Watch an aircraft-carrier-sized asteroid swing by Earth tonight

Don't worry, we're not going to have to call Bruce Willis and Ben Affleck in to fly out and save the planet. But tonight a pretty large asteroid is going to fly closer to the Earth than any asteroid has in two centuries, and if you've got a telescope and a little knowledge, you'll be able to see it.

The asteroid in question is 2005 YU55, a 400-yard-wide space rock that will pass by the Earth this evening (evening for Americans, anyway) at a distance of only about 201,700 miles, 10 percent closer to us than the moon.

Scientists have known about the asteroid's path since 2010, and while they always knew there was no danger of it hitting us, they are seeing this as a unique opportunity to study an asteroid up close, taking note of its dimensions, shape and even topography for future reference in asteroid study.

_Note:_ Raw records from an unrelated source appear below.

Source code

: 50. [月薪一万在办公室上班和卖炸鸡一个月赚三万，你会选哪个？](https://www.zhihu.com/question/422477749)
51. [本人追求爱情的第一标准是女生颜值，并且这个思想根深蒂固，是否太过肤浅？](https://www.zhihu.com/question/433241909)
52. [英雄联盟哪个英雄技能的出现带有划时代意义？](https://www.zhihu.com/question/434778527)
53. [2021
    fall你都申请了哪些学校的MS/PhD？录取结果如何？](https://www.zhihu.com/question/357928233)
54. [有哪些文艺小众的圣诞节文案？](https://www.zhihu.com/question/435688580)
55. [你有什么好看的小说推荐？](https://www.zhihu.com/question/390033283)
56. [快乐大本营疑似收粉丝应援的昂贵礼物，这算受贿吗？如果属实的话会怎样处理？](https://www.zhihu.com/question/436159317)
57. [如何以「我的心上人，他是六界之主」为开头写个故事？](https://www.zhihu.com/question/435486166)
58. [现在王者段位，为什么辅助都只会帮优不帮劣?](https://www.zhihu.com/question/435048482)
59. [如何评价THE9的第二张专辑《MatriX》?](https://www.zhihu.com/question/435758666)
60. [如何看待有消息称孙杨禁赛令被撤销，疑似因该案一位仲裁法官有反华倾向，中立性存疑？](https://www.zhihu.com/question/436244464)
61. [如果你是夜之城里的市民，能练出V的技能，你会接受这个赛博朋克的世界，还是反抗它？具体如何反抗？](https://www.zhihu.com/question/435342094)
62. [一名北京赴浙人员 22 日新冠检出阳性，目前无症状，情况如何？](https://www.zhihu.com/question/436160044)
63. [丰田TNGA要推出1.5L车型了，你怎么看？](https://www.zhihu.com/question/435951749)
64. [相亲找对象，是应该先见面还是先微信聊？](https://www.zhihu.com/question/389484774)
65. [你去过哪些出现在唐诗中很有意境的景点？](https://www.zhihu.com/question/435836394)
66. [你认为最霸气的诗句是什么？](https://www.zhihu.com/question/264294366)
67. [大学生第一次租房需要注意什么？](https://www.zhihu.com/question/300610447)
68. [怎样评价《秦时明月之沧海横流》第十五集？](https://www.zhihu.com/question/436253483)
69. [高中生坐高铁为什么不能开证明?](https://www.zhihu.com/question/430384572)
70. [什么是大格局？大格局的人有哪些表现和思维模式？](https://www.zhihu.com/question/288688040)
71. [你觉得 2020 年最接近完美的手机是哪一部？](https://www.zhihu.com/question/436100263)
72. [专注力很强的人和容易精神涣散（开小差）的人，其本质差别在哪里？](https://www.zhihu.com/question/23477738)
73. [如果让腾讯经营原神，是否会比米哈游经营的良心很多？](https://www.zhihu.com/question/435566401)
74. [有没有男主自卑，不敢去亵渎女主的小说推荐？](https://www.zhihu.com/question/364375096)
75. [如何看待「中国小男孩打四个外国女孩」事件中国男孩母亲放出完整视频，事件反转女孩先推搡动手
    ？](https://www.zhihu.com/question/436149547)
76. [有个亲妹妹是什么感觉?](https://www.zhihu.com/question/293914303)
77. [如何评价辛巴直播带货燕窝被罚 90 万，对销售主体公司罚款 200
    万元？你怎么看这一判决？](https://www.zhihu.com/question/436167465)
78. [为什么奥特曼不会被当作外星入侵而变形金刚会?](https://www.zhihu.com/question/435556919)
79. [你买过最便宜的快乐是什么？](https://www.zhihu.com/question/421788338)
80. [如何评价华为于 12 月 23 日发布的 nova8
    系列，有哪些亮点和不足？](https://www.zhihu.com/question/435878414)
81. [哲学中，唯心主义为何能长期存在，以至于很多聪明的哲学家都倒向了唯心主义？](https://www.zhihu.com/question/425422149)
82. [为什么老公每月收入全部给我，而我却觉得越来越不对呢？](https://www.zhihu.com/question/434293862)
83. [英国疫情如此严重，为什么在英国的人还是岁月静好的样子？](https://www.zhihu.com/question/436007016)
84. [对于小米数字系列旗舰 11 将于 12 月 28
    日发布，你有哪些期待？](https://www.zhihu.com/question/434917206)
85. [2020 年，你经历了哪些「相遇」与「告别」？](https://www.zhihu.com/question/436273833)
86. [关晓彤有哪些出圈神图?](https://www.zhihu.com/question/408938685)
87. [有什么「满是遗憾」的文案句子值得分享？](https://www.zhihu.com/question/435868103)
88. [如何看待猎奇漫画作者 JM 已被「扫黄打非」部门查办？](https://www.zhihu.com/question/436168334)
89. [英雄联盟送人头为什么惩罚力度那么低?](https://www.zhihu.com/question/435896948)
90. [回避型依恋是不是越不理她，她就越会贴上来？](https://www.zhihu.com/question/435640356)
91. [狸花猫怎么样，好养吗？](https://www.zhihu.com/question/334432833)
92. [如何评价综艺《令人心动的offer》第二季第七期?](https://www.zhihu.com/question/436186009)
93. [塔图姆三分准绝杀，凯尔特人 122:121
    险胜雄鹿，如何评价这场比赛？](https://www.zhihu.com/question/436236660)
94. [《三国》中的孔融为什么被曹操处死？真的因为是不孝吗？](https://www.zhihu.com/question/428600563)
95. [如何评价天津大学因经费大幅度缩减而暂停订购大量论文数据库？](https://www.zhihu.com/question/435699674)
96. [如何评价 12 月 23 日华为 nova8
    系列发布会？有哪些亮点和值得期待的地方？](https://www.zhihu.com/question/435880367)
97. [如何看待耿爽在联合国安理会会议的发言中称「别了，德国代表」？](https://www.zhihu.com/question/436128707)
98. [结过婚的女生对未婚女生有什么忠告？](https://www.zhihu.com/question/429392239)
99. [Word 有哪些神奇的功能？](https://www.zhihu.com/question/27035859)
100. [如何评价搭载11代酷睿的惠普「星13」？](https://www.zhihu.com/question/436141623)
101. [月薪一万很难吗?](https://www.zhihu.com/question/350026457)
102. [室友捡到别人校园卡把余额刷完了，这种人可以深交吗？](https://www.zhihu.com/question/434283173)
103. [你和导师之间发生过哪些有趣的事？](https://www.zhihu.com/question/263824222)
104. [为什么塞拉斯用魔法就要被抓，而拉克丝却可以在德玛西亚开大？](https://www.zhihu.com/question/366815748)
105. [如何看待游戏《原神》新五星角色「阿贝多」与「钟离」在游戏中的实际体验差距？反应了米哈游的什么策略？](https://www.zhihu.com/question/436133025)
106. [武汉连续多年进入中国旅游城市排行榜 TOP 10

Something the width of four football fields is pretty huge, but from more than 200,000 miles away it's pretty hard to see. If you have a little equipment, though, NASA says you should be able to spot it.

"400 meters, I'd say, is a moderate size asteroid, but it's still small and very far away. You'll need at least a six-inch telescope in order to be able to observe it. You'll see it buzzing really fast along the sky," said NASA astronomer Marina Brozovic.

The object will gain nighttime visibility at 6:28 p.m. EST tonight, and viewers watching the sky in North America and Western Europe have the best chance to see it.

"The pass' track is especially favorable for western Europe and North America. But you'll need to know exactly where and when to look," said Kelly Beatty, senior contributing editor at Sky & Telescope magazine. "The object will traverse the 70 degrees of sky eastward from Aquila to central Pegasus in just 10 hours, clipping along at seven arcseconds per second."

If you're not sure exactly what Beatty is talking about there, here's a sky chart to help you along.

The path of 2005 YU55 is a pretty close call, sure, but the asteroid is too small to affect any gravitational patterns on Earth. And don't worry; NASA has already thought ahead, and there doesn't seem to be any danger of the asteroid hitting us on a future visit either. At least, not for a while ...

"We have a very good idea about its orbit for the following hundred years, and there is no chance of impact," said Brozovic. "We believe with these upcoming measurements at Arecibo and Goldstone we will remove this threat even further—probably for many centuries."